=== DATA RECORDS ===

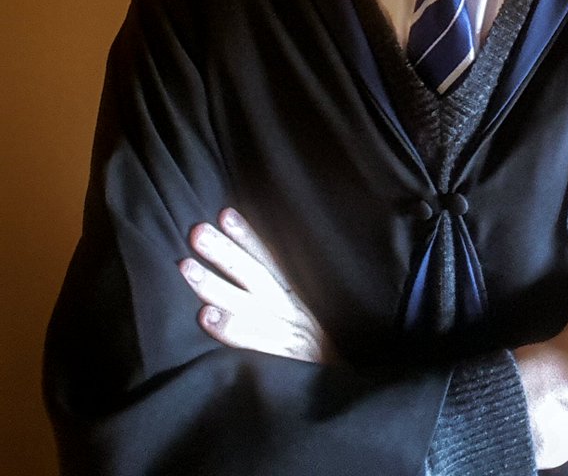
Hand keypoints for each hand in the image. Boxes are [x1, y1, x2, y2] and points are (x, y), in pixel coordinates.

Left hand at [178, 208, 331, 363]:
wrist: (339, 396)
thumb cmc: (313, 358)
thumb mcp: (304, 320)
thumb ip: (280, 297)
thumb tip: (242, 268)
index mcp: (296, 299)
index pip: (270, 260)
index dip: (247, 236)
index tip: (224, 214)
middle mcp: (292, 311)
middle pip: (256, 274)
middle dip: (225, 251)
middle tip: (196, 231)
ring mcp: (288, 336)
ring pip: (249, 304)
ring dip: (216, 284)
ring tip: (186, 267)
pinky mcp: (283, 363)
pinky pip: (253, 342)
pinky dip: (231, 328)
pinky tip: (206, 316)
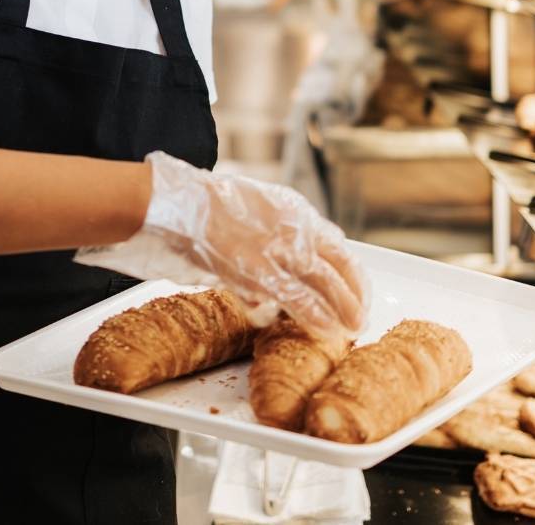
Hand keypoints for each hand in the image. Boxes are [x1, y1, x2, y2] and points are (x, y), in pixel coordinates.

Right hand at [75, 152, 368, 340]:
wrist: (174, 203)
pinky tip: (330, 332)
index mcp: (291, 209)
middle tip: (361, 316)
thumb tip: (281, 265)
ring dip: (344, 310)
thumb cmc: (199, 206)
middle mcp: (293, 226)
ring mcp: (278, 248)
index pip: (334, 244)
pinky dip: (319, 318)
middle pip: (339, 265)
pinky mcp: (261, 271)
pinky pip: (301, 300)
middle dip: (354, 294)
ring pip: (326, 284)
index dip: (349, 271)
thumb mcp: (248, 207)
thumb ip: (270, 232)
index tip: (356, 288)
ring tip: (353, 329)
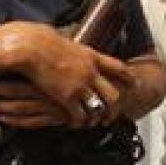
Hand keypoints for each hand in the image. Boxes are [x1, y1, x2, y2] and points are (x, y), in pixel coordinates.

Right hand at [2, 23, 131, 128]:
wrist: (31, 47)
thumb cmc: (41, 41)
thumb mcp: (66, 43)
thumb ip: (74, 51)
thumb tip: (72, 50)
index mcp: (91, 56)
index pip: (117, 67)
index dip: (128, 77)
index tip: (134, 84)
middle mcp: (90, 72)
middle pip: (113, 95)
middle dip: (115, 109)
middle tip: (112, 117)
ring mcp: (81, 85)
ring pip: (99, 109)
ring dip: (96, 119)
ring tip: (93, 124)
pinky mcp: (67, 97)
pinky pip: (80, 116)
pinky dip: (79, 122)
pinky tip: (74, 124)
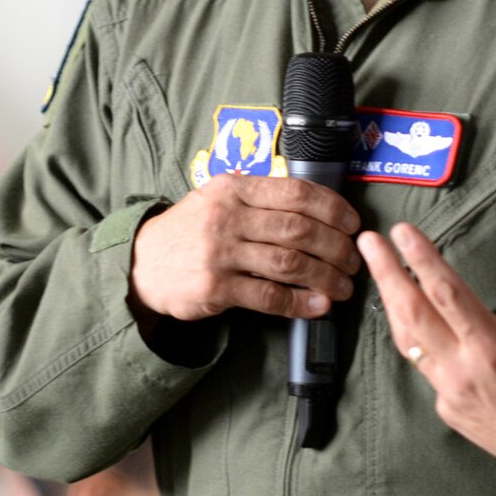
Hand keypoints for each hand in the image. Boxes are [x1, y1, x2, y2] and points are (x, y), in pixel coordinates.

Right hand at [129, 174, 362, 322]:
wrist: (142, 264)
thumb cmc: (190, 231)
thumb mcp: (217, 199)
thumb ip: (260, 199)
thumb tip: (319, 210)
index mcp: (233, 188)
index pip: (295, 192)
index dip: (333, 209)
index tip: (352, 224)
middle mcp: (226, 216)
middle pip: (299, 230)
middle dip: (335, 247)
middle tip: (352, 261)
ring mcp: (219, 252)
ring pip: (289, 264)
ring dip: (325, 277)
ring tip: (343, 287)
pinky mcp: (215, 287)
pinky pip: (268, 296)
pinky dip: (300, 303)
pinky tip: (318, 306)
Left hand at [358, 223, 495, 493]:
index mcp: (494, 350)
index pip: (448, 294)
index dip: (422, 260)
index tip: (404, 231)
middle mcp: (463, 370)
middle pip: (412, 313)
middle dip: (386, 273)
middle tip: (367, 239)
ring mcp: (449, 392)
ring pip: (408, 340)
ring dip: (390, 301)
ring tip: (377, 267)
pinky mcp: (446, 408)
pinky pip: (423, 366)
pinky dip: (413, 337)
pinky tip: (408, 314)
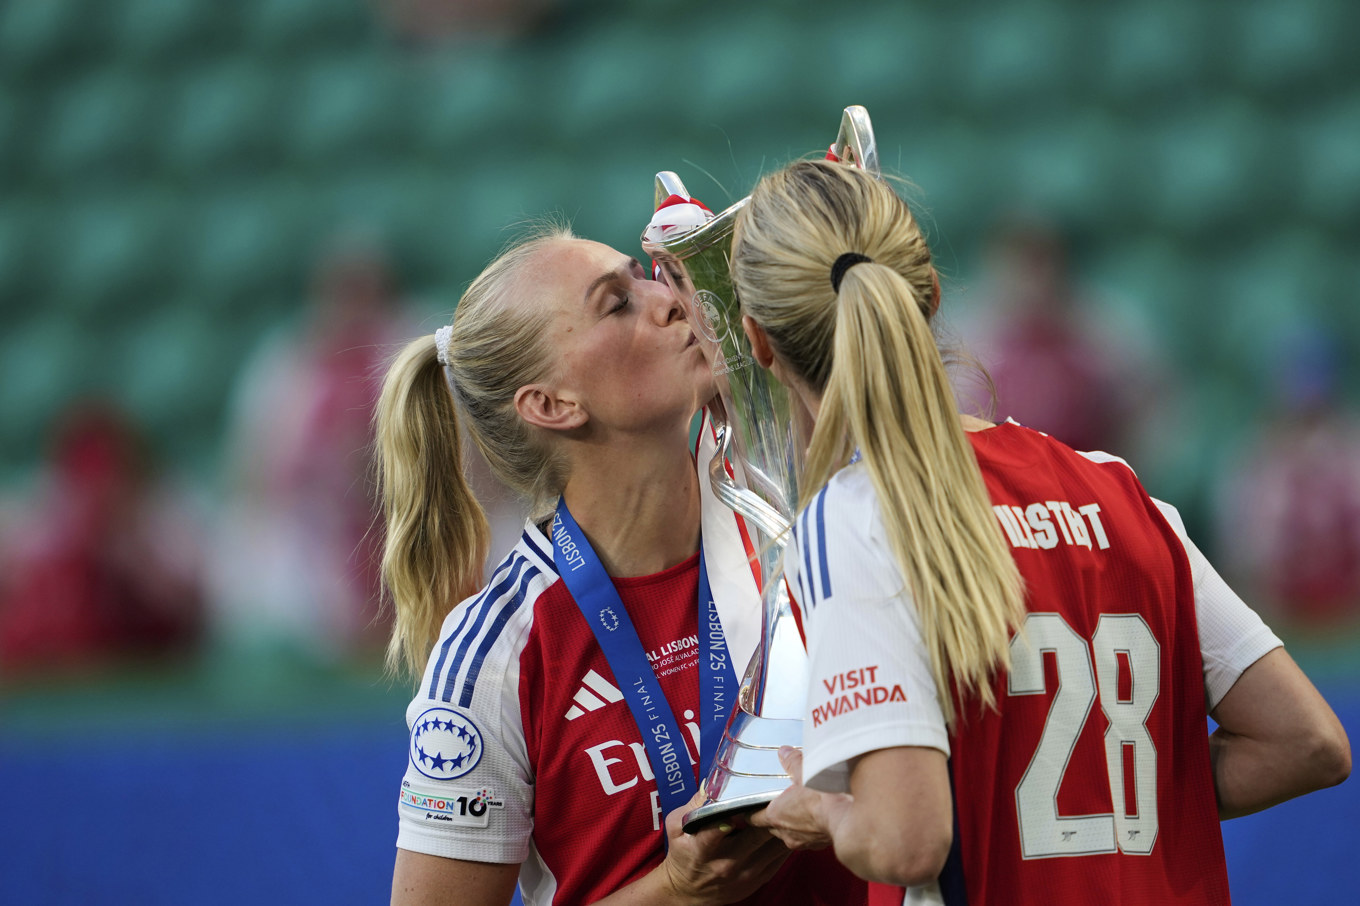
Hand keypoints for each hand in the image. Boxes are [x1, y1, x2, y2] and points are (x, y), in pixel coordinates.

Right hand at [657, 786, 790, 904]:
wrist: (689, 892)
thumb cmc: (683, 854)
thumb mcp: (676, 827)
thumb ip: (692, 805)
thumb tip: (711, 782)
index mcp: (703, 849)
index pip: (715, 833)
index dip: (730, 816)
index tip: (741, 802)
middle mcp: (727, 862)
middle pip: (756, 836)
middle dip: (768, 814)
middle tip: (779, 792)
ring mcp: (747, 873)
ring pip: (774, 846)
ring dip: (782, 826)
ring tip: (788, 805)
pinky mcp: (760, 878)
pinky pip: (781, 857)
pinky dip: (786, 839)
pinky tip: (787, 825)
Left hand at [748, 747, 843, 851]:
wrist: (849, 816)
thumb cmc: (822, 796)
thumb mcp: (804, 771)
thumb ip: (792, 761)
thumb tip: (785, 752)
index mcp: (775, 815)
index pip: (754, 818)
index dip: (752, 812)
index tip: (750, 808)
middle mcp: (786, 833)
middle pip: (772, 827)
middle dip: (775, 817)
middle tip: (780, 803)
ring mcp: (804, 842)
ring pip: (791, 834)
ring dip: (793, 824)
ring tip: (800, 810)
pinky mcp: (819, 845)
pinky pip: (809, 838)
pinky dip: (810, 829)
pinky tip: (817, 817)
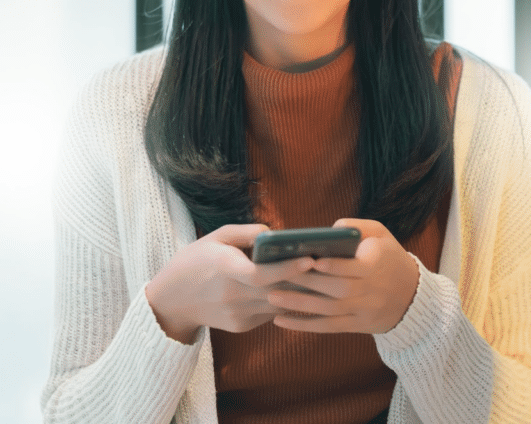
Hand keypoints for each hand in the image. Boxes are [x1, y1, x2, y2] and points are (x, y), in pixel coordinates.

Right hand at [145, 224, 315, 342]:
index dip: (287, 269)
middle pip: (277, 290)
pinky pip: (270, 312)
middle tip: (330, 265)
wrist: (170, 301)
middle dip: (305, 279)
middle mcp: (233, 296)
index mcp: (225, 270)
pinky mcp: (242, 326)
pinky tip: (300, 289)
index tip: (310, 258)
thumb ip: (245, 233)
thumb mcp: (215, 238)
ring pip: (278, 304)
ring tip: (323, 275)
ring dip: (300, 292)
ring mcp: (238, 315)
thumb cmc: (196, 261)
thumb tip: (274, 233)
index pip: (261, 275)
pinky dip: (284, 301)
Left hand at [267, 218, 420, 334]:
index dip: (333, 266)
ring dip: (299, 304)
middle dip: (306, 283)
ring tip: (272, 296)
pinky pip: (327, 327)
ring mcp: (362, 311)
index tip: (310, 261)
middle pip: (336, 289)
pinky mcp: (356, 326)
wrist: (412, 296)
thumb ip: (358, 227)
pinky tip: (281, 320)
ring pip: (328, 310)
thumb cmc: (389, 258)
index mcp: (376, 265)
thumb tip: (331, 228)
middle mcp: (370, 290)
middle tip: (277, 275)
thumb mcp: (382, 235)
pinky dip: (303, 325)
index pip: (353, 268)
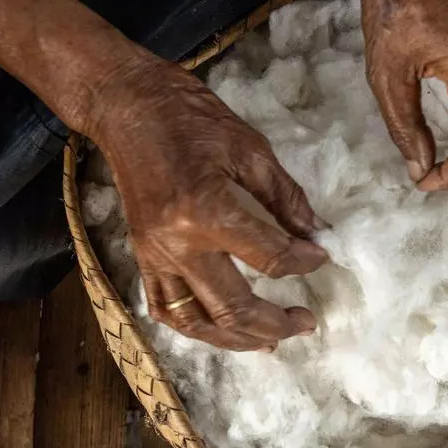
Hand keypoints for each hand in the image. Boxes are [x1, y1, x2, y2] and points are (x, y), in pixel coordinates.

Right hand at [88, 54, 329, 350]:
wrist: (127, 106)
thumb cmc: (190, 118)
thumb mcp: (249, 148)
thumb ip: (285, 197)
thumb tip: (315, 234)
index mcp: (208, 210)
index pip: (269, 256)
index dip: (303, 262)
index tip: (320, 258)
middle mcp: (178, 244)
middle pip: (233, 306)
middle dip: (276, 322)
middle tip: (307, 322)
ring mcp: (154, 255)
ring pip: (196, 320)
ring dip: (236, 338)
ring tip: (269, 340)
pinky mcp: (141, 256)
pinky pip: (165, 307)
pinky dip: (194, 325)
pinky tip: (219, 327)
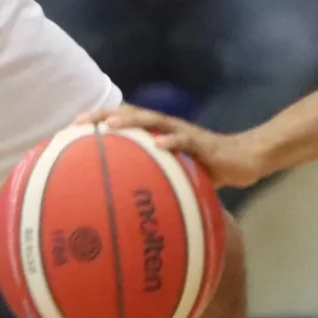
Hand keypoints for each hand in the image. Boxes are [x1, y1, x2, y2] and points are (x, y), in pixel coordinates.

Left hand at [92, 105, 268, 188]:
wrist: (245, 160)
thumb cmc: (207, 169)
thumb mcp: (175, 175)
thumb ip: (154, 180)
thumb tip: (125, 203)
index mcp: (158, 134)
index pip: (124, 120)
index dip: (99, 119)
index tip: (71, 126)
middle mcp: (167, 129)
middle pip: (132, 114)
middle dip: (105, 115)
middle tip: (80, 121)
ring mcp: (185, 134)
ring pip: (154, 121)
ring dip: (131, 121)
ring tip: (111, 126)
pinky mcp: (204, 146)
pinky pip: (186, 143)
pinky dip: (172, 142)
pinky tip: (159, 146)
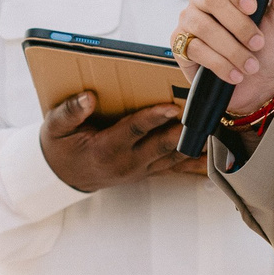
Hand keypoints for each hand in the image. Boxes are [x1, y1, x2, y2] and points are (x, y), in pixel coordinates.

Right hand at [40, 93, 205, 189]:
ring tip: (218, 131)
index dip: (153, 118)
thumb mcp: (55, 128)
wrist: (62, 176)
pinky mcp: (148, 172)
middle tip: (206, 117)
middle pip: (162, 145)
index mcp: (106, 148)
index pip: (134, 130)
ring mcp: (140, 170)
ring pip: (174, 158)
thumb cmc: (60, 147)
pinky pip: (176, 169)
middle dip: (186, 131)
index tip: (171, 106)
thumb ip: (70, 112)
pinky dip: (196, 164)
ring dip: (197, 146)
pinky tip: (217, 159)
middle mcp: (127, 162)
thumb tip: (88, 98)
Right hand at [175, 0, 273, 117]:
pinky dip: (220, 64)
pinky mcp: (181, 45)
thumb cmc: (270, 45)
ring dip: (232, 49)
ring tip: (251, 65)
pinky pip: (195, 48)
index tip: (253, 8)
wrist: (261, 82)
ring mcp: (189, 21)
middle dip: (238, 24)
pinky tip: (235, 74)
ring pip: (203, 26)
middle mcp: (202, 0)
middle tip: (258, 43)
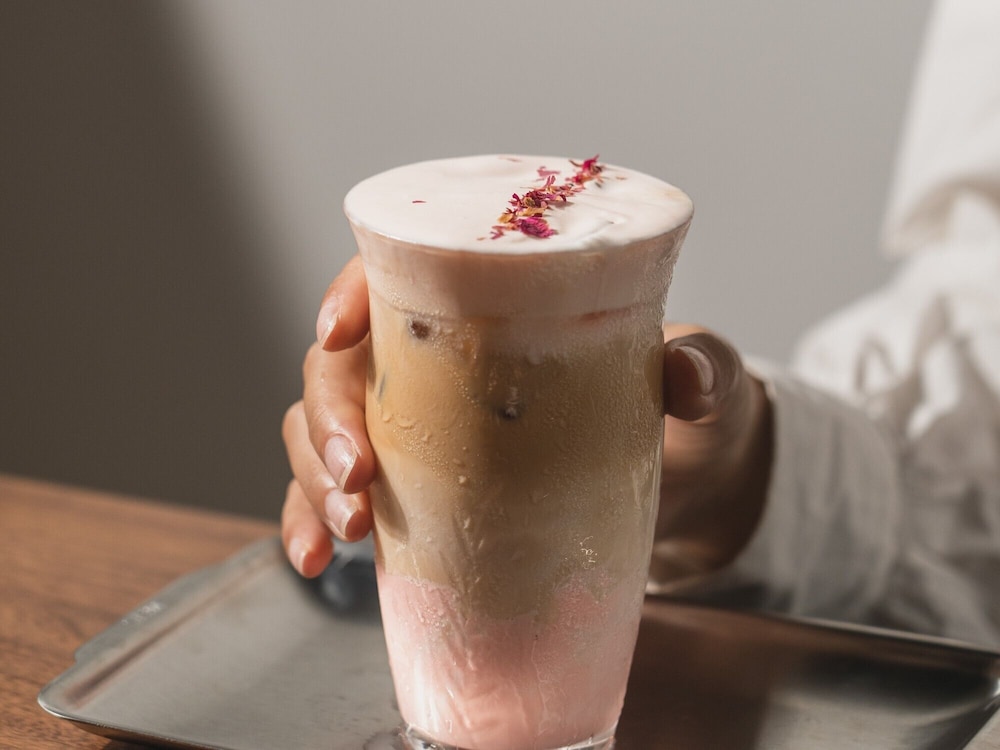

===

▶ DIRECTIONS FOR THIS TASK: Lines to set down from above: the line with "middle mcp: (127, 162)", the line with "ring pip: (203, 26)", and every line between, each exactly as written.

▶ RESPONSE TO THIS EXERCISE:
middle mcp: (127, 162)
thumb tip: (88, 98)
Right hand at [175, 0, 273, 117]:
pinky dip: (220, 64)
pinky mcp: (181, 45)
thumb cmc: (270, 45)
ring dip: (232, 49)
ring tip: (251, 65)
pinky pip: (195, 48)
index tip: (253, 8)
wrist: (261, 82)
ring mcp: (189, 21)
middle dip: (238, 24)
pinky tip: (235, 74)
ring pip: (203, 26)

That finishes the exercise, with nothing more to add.